▶ [Selected excerpt]:
+ + + + +

SirsiDynix
- Type: Private
- Industry: Software
- Headquarters: Lehi, Utah, United States
- Area served: Worldwide
- Key people: Mike Nehren, Executive Vice President;
- Products: Integrated library systems
- Parent: Harris Computer, Constellation Software
- Website: www.sirsidynix.com

= SirsiDynix =

Software company

SirsiDynix is a United States company that produces integrated library system (ILS) software and associated services for libraries.

==Origins==
The Sirsi Corporation was founded in Huntsville, Alabama in 1979 by Mike Murdock, Jacky Young, and Jim Young. The Unicorn library automation system they developed was first installed at Georgia Tech. Sirsi acquired Data Research Associates (DRA) for $51.5 million in 2001.

The Dynix Corporation was founded in 1983. Their major product was the Dynix Automated Library System.
In January 1992, Dynix Systems was acquired by Ameritech. Dynix and NOTIS Systems (maker of NOTIS), which Ameritech purchased in October 1991, were consolidated into Ameritech Library Services (ALS) in 1994.
In November 1999, Ameritech sold Ameritech Library Systems to a pair of investment companies, the 21st Century Group and Green Leaf Ridge Company, which rebranded ALS as epixtech. In 2003, epixtech reverted to using the Dynix name.

==History==
SirsiDynix was formed by the merger of the Dynix Corporation and the Sirsi Corporation in June 2005. The company is based in Lehi, Utah, and employs approximately 400 in offices worldwide.

It was bought out by Vista Equity Partners in December 2006, a private equity firm based in San Francisco, California.

SirsiDynix and Stanford University libraries worked together for over a year to upgrade Stanford's library environment to support Asian and other multi-byte character sets. SirsiDynix has also partnered with 3M to provide radio-frequency identification systems for libraries.

+ + + + +

▶ [What you need to do]:
A. Decide whether each statement agrees with the SirsiDynix text: (i) the Sirsi Corporation was founded in Huntsville, Alabama in 1979; (ii) Ameritech bought NOTIS Systems in January 1992; (iii) SirsiDynix employs approximately 400 people. Answer yes or no for each and quote the deciding words.
B. Set down the passage of the SirsiDynix text from "The Dynix Corporation was" up to and including "San Francisco, California.".
The rows have no connection to the SirsiDynix text.

+ + + + +

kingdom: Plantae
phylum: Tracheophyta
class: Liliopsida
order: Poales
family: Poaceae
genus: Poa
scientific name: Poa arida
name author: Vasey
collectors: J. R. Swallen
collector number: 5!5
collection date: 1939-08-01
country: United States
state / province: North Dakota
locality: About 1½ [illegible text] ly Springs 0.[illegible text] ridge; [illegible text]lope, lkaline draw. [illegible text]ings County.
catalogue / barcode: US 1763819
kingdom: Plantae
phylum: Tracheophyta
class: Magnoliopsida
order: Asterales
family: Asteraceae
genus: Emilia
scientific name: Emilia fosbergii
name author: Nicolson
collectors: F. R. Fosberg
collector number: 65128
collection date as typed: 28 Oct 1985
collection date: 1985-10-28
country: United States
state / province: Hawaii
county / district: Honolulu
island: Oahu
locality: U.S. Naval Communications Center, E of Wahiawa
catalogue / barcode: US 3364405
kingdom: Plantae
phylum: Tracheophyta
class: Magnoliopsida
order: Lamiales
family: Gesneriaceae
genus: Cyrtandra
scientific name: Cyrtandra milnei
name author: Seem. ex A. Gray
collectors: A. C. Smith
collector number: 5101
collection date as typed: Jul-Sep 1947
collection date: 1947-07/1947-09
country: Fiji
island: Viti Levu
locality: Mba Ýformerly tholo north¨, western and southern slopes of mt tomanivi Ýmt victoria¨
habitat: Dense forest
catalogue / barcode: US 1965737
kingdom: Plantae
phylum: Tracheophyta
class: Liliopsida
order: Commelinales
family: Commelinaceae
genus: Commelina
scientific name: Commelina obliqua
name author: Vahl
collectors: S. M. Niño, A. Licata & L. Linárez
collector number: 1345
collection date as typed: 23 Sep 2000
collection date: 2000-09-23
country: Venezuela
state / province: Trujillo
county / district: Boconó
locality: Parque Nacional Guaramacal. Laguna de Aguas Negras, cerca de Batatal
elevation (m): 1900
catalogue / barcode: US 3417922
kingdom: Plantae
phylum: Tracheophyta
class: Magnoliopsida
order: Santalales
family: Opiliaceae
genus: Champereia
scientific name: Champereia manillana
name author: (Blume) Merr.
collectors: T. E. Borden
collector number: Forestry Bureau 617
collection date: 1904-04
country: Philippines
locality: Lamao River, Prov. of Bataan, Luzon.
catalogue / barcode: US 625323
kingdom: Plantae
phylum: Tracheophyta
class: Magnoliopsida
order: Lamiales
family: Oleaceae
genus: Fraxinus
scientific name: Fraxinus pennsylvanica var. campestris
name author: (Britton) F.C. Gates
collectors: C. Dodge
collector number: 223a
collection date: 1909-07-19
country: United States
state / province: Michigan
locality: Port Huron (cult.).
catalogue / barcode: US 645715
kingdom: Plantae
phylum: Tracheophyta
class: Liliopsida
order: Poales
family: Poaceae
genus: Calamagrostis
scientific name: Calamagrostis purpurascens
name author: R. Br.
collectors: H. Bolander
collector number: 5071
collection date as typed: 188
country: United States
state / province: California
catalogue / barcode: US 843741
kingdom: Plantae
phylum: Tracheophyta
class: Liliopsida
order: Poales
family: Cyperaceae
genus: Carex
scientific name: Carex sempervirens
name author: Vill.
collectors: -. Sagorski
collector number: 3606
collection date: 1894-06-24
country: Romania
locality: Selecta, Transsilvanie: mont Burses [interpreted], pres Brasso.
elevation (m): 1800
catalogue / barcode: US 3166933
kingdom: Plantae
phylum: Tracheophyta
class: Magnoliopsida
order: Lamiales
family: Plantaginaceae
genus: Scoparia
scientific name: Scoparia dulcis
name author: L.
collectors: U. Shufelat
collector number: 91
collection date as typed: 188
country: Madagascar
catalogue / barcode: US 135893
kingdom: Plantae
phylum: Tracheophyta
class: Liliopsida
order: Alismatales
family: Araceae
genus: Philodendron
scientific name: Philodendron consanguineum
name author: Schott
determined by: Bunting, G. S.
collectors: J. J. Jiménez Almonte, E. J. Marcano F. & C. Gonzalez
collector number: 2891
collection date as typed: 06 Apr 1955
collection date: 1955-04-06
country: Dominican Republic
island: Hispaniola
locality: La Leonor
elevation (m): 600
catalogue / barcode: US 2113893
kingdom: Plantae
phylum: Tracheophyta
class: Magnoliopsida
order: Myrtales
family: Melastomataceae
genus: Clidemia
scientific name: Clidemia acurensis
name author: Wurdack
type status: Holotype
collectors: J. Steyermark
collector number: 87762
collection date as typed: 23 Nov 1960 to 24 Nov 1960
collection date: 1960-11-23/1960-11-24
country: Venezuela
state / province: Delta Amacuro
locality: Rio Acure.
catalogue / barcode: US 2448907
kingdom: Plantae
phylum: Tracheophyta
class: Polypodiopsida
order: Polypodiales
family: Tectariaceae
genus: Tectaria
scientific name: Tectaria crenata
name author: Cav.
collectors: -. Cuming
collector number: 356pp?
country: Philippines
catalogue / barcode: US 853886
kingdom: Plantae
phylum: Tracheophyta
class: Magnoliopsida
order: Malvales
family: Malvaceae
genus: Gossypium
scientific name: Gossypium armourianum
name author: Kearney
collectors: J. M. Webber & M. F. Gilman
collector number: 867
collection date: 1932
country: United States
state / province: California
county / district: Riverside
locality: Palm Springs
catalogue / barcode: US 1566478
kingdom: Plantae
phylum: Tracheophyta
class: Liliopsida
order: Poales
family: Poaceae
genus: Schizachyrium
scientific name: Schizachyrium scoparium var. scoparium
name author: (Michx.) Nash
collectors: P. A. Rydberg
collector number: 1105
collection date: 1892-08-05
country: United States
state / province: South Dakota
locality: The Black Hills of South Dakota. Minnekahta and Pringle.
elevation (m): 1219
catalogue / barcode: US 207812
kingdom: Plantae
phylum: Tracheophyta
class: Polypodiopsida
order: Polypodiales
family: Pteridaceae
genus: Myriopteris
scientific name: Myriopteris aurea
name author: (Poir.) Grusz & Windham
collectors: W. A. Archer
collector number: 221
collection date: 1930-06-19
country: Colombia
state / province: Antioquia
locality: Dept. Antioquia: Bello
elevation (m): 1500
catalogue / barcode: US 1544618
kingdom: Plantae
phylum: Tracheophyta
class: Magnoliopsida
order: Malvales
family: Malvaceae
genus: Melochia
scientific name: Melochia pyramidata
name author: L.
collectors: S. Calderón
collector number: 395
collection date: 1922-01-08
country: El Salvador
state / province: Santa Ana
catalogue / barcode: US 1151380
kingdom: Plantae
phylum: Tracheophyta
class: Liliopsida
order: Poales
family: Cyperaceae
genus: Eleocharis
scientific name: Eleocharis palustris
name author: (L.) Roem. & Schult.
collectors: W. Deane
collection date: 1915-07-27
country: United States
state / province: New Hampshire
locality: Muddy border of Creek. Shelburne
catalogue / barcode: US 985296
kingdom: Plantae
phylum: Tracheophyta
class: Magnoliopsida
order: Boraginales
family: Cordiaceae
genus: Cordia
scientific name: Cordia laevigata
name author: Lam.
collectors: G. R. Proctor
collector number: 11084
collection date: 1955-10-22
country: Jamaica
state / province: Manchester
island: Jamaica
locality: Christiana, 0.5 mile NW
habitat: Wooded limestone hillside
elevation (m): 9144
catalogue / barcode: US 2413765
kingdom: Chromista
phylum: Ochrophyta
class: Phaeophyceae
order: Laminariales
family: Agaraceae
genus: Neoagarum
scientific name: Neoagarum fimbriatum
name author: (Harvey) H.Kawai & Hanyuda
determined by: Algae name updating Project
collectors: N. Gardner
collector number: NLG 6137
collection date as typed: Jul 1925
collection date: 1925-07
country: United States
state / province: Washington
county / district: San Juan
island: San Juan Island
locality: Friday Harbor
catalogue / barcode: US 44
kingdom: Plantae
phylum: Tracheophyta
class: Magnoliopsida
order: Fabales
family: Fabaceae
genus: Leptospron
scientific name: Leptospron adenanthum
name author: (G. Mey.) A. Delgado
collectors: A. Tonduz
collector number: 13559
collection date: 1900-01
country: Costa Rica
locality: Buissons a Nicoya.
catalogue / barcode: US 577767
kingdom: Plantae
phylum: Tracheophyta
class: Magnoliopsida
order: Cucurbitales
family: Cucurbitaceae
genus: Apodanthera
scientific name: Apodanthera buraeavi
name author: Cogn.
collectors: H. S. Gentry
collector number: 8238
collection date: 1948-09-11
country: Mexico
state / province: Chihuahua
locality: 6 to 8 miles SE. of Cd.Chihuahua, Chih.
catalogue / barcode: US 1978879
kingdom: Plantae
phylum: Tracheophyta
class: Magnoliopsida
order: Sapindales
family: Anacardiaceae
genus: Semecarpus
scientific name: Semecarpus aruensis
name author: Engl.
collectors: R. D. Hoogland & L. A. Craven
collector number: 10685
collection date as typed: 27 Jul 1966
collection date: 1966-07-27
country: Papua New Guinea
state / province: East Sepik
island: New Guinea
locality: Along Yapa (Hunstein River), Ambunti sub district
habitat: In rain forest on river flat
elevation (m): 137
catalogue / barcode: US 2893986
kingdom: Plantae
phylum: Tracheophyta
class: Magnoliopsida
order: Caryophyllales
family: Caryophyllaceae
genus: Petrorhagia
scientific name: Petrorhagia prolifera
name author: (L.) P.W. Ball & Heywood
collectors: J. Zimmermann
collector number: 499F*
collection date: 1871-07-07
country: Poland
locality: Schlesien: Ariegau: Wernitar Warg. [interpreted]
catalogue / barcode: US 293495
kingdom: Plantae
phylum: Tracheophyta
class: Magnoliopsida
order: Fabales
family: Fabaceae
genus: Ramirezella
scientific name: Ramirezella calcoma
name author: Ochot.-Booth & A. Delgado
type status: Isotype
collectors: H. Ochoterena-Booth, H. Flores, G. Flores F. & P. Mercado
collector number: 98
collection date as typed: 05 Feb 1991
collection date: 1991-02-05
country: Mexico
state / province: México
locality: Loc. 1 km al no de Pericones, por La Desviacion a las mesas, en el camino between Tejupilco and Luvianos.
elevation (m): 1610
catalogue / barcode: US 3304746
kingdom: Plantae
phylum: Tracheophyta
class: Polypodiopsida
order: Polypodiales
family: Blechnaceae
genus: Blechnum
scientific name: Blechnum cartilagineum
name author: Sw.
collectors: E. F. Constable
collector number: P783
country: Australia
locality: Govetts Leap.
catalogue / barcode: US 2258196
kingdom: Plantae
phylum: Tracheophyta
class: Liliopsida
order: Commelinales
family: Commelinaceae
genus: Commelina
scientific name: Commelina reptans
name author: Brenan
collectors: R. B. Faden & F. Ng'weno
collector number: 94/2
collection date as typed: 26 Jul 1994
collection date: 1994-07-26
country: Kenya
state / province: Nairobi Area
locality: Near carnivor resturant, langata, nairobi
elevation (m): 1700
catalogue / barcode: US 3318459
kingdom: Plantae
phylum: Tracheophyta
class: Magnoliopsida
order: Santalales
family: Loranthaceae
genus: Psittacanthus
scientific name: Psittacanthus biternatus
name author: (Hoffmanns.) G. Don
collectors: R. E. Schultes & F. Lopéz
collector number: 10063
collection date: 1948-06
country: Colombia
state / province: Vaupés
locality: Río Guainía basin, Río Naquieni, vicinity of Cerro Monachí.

+ + + + +

▶ [Solved problems]:
A.
(i) Yes: "The Sirsi Corporation was founded in Huntsville, Alabama in 1979"
(ii) No: "NOTIS Systems (maker of NOTIS), which Ameritech purchased in October 1991"
(iii) Yes: "employs approximately 400 in offices worldwide"

B.
The Dynix Corporation was founded in 1983. Their major product was the Dynix Automated Library System.
In January 1992, Dynix Systems was acquired by Ameritech. Dynix and NOTIS Systems (maker of NOTIS), which Ameritech purchased in October 1991, were consolidated into Ameritech Library Services (ALS) in 1994.
In November 1999, Ameritech sold Ameritech Library Systems to a pair of investment companies, the 21st Century Group and Green Leaf Ridge Company, which rebranded ALS as epixtech. In 2003, epixtech reverted to using the Dynix name.

==History==
SirsiDynix was formed by the merger of the Dynix Corporation and the Sirsi Corporation in June 2005. The company is based in Lehi, Utah, and employs approximately 400 in offices worldwide.

It was bought out by Vista Equity Partners in December 2006, a private equity firm based in San Francisco, California.